UC Berkeley

The dramatic rise in atmospheric carbon concentrations and consequences thereof has spurred a renewed effort to develop strategies to mitigate consumption of fossil fuels and emission of carbon dioxide. Membranes occupy a small niche within the larger strategy of carbon capture and storage as an effective medium to curb carbon dioxide emissions. However, to become competitive with incumbent technologies such as amine scrubbing, the performance of membranes needs to be greatly improved. Separation membranes are engineered to selectively permeate one molecular species over others through a combination of chemical and physical interactions between the molecule and gas. The performance limitations of current commercial polymeric membranes are due to an intrinsic trade-off between its permeability and selectivity. A novel and emerging approach to bypass traditional polymeric transport limitations is through the addition of inorganic nanomaterials.
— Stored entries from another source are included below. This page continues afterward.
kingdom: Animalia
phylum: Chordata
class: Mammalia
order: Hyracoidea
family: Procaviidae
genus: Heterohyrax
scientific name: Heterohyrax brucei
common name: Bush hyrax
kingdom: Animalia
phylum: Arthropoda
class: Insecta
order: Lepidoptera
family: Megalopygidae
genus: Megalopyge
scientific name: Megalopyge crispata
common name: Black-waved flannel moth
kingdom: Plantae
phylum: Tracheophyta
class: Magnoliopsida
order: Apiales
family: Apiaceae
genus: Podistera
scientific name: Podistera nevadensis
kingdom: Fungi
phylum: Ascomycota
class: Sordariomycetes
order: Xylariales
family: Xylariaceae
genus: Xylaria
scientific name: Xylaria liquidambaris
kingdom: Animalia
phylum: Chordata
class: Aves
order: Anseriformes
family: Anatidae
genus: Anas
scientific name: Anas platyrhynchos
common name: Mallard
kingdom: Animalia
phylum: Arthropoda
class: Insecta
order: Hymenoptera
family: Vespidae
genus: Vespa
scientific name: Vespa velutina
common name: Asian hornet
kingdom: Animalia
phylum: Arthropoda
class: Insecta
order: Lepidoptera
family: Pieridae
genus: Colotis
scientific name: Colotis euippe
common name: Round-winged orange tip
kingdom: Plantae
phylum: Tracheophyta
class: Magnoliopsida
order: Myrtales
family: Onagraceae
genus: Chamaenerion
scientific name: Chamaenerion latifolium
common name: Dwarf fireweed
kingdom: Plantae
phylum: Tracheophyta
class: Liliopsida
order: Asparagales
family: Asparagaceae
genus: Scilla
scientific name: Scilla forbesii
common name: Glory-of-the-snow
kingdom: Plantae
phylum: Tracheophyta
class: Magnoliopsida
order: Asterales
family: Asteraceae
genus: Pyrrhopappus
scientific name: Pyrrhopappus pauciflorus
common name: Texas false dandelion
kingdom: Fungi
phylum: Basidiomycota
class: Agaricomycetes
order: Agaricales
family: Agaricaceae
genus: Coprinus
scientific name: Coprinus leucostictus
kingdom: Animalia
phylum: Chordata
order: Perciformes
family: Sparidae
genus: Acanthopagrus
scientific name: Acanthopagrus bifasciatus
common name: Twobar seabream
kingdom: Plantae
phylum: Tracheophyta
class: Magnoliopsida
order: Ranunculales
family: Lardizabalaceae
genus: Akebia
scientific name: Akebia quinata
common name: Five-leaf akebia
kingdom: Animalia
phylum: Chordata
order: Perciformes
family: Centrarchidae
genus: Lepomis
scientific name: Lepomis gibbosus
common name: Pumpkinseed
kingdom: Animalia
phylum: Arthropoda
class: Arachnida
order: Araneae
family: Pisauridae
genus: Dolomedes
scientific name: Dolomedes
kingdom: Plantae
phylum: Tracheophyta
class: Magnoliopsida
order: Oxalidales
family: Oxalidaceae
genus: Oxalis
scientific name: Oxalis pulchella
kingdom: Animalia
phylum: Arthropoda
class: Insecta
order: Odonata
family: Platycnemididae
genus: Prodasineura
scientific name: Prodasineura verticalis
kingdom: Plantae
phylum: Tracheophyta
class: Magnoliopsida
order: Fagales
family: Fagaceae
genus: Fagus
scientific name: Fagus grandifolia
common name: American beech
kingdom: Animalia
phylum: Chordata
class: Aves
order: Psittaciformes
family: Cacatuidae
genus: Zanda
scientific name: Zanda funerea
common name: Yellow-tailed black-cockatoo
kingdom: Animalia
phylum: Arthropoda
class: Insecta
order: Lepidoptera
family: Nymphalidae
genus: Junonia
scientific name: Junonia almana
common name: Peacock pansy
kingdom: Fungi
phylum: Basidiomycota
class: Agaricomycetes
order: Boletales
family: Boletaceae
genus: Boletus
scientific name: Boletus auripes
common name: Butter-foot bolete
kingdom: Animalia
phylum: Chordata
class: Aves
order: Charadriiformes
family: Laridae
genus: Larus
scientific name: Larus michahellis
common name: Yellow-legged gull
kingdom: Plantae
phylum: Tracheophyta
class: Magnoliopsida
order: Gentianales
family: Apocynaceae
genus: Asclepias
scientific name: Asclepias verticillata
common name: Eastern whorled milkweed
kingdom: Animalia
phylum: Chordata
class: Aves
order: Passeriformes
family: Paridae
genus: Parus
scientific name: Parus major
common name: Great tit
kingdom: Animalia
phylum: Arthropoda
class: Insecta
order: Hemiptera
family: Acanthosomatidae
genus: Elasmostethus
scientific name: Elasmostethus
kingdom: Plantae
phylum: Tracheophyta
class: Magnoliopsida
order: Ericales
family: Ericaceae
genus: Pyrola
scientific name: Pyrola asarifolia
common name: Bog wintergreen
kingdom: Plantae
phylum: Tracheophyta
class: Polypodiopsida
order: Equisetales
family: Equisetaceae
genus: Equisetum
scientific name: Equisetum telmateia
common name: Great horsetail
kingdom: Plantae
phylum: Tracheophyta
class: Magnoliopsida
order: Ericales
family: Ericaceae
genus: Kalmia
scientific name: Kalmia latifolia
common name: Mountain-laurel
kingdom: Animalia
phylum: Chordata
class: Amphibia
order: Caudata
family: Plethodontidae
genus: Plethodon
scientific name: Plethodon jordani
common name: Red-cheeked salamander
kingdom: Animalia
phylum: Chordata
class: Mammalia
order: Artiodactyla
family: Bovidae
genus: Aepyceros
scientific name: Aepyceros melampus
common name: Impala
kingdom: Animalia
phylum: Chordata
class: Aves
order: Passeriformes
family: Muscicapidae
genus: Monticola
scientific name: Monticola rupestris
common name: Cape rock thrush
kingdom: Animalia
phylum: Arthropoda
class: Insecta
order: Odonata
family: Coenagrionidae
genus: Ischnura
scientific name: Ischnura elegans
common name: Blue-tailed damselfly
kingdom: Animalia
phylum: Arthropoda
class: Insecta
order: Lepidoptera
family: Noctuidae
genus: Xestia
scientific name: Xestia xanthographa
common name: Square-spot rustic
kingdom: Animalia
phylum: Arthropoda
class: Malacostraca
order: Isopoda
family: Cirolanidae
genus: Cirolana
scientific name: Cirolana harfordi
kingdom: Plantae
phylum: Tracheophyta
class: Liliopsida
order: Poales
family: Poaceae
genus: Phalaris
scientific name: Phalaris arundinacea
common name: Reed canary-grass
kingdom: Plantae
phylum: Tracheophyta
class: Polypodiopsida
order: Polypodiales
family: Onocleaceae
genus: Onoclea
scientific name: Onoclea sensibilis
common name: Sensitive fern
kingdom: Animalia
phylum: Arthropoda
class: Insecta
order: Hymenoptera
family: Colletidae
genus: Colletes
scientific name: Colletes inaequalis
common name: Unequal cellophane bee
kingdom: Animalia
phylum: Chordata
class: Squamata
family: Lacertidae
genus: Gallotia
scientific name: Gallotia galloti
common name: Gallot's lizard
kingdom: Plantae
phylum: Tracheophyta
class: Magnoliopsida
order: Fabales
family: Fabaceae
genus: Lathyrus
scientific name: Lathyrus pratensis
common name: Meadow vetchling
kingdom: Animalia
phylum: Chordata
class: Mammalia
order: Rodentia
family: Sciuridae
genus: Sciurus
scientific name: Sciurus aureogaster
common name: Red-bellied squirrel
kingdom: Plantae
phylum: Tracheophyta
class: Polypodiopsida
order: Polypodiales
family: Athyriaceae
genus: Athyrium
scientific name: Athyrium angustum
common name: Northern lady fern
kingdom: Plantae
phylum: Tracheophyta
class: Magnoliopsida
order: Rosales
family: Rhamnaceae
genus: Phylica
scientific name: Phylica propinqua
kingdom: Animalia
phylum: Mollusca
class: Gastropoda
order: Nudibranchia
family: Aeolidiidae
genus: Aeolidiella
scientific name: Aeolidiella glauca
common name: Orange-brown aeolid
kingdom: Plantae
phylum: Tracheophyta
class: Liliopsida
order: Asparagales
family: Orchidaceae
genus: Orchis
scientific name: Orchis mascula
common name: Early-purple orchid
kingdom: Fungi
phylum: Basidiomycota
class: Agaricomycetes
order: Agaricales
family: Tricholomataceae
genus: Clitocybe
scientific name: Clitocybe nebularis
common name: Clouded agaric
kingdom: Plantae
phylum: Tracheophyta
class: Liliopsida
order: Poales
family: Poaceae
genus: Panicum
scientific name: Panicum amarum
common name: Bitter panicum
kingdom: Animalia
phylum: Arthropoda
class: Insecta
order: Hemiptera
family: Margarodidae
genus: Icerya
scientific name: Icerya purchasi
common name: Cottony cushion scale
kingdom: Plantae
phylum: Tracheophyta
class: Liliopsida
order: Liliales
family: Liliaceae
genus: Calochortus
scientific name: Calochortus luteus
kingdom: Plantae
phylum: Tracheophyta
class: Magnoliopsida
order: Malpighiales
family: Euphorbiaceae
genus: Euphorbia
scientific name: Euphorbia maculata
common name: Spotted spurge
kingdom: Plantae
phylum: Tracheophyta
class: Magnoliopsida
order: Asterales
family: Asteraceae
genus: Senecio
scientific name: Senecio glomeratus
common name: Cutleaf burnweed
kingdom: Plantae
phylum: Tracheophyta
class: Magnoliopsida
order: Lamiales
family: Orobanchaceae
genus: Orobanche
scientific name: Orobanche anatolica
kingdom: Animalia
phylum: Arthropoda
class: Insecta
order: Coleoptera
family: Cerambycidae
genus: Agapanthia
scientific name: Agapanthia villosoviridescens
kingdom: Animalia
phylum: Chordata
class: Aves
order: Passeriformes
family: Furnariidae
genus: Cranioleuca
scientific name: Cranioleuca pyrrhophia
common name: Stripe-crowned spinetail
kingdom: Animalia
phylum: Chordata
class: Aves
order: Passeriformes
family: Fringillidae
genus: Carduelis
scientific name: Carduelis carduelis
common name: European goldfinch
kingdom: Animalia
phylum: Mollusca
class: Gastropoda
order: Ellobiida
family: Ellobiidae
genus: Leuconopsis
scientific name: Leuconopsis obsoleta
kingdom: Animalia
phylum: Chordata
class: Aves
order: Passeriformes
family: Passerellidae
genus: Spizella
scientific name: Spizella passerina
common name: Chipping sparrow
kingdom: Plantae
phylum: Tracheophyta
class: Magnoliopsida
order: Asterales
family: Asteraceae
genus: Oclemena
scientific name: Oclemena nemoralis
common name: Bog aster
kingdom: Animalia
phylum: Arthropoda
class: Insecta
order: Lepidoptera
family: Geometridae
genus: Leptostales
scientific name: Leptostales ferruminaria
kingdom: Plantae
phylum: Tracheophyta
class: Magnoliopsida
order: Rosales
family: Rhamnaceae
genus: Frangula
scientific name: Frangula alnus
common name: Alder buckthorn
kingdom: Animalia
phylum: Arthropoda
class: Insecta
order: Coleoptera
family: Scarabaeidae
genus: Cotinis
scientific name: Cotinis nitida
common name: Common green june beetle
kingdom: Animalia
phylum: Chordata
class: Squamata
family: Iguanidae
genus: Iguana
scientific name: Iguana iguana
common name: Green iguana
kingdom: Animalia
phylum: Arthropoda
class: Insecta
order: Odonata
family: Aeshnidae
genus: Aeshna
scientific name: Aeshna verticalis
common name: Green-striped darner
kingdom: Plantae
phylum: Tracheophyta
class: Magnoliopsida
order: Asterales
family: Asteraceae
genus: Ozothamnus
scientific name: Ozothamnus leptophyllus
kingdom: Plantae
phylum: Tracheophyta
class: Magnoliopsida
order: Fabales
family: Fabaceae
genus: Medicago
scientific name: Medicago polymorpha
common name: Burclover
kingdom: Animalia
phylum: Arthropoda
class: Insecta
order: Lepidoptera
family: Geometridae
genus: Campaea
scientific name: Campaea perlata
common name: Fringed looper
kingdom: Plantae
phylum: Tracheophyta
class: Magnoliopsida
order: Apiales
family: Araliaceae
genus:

Inorganic materials often have inherently higher selective chemical and size sieving properties than polymers, but their material brittleness limits their large-scale adoption. However, we can harvest the selective properties of inorganics in hybrid polymer/inorganic composites to design membranes whose performance exceeds that of conventional polymers.

While promising, the primary obstacle towards developing high-performing hybrid membranes is to understand the role of polymer/inorganic interactions on molecular transport properties. These interactions can be highly complex and more often than not, the combination of a polymer and inorganic creates a non-selective membrane due to poor adhesion between phases. As a result, only a few systematic studies aimed to understand the complex nature of the interface have been reported in hybrid systems. Here, I describe the development of a model system using silica nanoparticles to examine contributions from the interface on transport properties. Utilizing this model system, I develop design rules for hybrid membranes and provide a scientific foundation on the role of inorganic size and surface chemistry on molecular transport properties. Polymer dynamics and structure, features that largely govern molecular transport properties, sensitively depend on three key variables (size, surface functionalization, and total volume loading) that are all linked by the total available interfacial surface area of the nanomaterials. From insights gained in these model studies, I explore the design of a completely new class of dual transport membranes using metal-organic frameworks (MOFs) as the inorganic material. By pushing the boundaries of previously achievable MOF loadings, I demonstrate the ability to create a secondary transport pathway through a percolating MOF network, which bypasses transport inefficiencies of the polymer. The new transport channel through the MOF greatly enhances the total CO2 permeability without sacrificing selectivity. Finally, I demonstrate the ability to design a flexible MOF membrane on a polymer support, leading to a new paradigm in inorganic membranes.

The findings presented in this dissertation offer a stronger understanding of fundamental transport properties in hybrid membranes and strategies to design membranes to overcome traditional limitations of polymer membranes. The utilization of dual transport membranes can lead to marked improvement in separation performance, which extends beyond carbon capture applications.